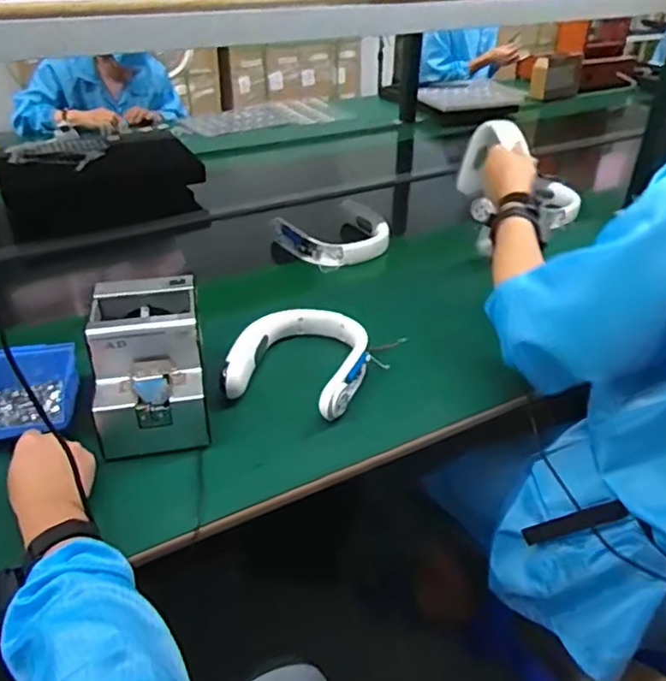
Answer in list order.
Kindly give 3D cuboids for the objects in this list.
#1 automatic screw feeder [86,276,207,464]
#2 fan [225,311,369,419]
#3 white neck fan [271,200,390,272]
[{"bbox_3d":[-0.228,0.028,0.749,0.127,0.143,0.177,-6,35,-9],"label":"automatic screw feeder"},{"bbox_3d":[-0.042,0.020,0.856,0.181,0.047,0.214,10,35,14],"label":"fan"},{"bbox_3d":[-0.003,-0.207,1.238,0.232,0.070,0.193,-17,38,-23],"label":"white neck fan"}]

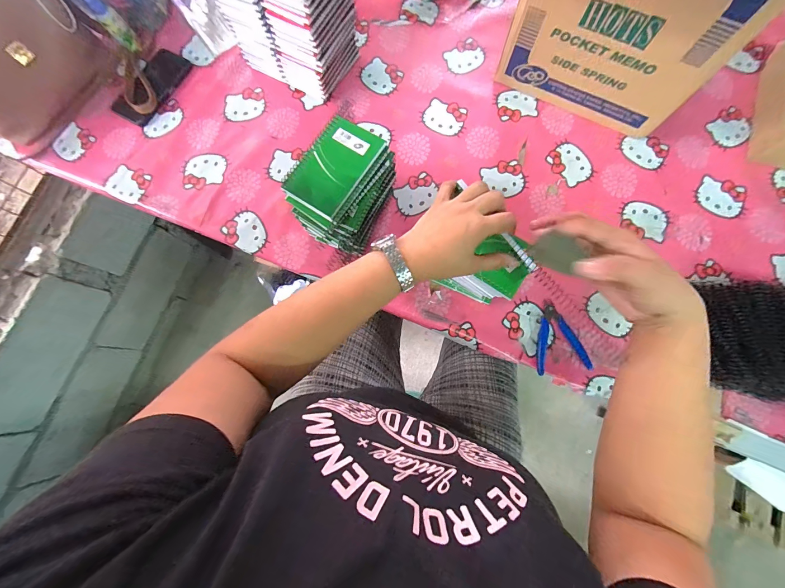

_ _ _ _ _

EXERCISE DETAILS – What is needed is an exact copy of the lines from the one containing "#2 fan [225,311,369,419]" through the last line of the records, with every picture left out.

RESULT –
#2 fan [225,311,369,419]
#3 white neck fan [271,200,390,272]
[{"bbox_3d":[-0.228,0.028,0.749,0.127,0.143,0.177,-6,35,-9],"label":"automatic screw feeder"},{"bbox_3d":[-0.042,0.020,0.856,0.181,0.047,0.214,10,35,14],"label":"fan"},{"bbox_3d":[-0.003,-0.207,1.238,0.232,0.070,0.193,-17,38,-23],"label":"white neck fan"}]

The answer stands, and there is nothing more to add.